Она была худой и сухой. Острые колени, тонкие руки, ни намека на грудь. Ломкие черные волосы придавали ей харизмы. Она была как бумажная кукла, нарисованная маркером. Тонкие черты лица, большой подбородок. Высокая и грубоватая, потухшие светлые глаза, но она распускала волосы, и мужчины оборачивались ей в след.

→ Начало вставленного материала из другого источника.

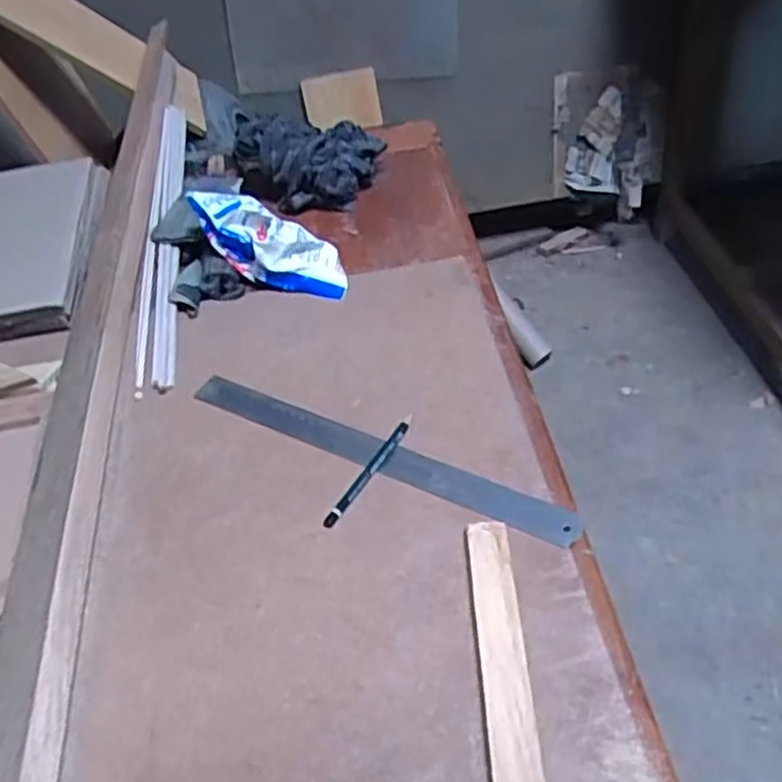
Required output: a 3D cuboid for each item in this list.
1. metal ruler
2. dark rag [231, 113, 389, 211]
[{"bbox_3d":[-0.017,0.045,0.577,0.324,0.007,0.028,19,62,25],"label":"metal ruler"},{"bbox_3d":[-0.094,-0.250,0.836,0.157,0.076,0.092,1,46,10],"label":"dark rag"}]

Кофе выливался на плиту и шипел, а она просто стояла и смотрела. Безумно не хотелось спешить куда-либо и двигаться вообще. Она пару мгновений ломала себя и толкала к действию. Голова была настолько пустой, что сложно было понять, где лежат ее вещи.
Ее маленькая квартира, в которой раньше жила ее бабуля, имела не слишком ухоженный вид. Вещи были разбросаны повсюду, немытые чашки после чая и кофе красовались на каждом столе или полке. Цветы опустили листья прямо на землю – их давно никто не поливал. Свободного места было мало – косметика, журналы, одежда, рисунки, коробки от еды, чертежи – все вместе придавало безобразный вид жилищу. В квартире была одна большая комната, смежная с кухней, и единственным нюансом, который компенсировал все это безобразие и отвлекал внимание от вечного беспорядка, был огромный всегда залитый солнечным светом балкон, вход на который располагался прямо посередине комнаты.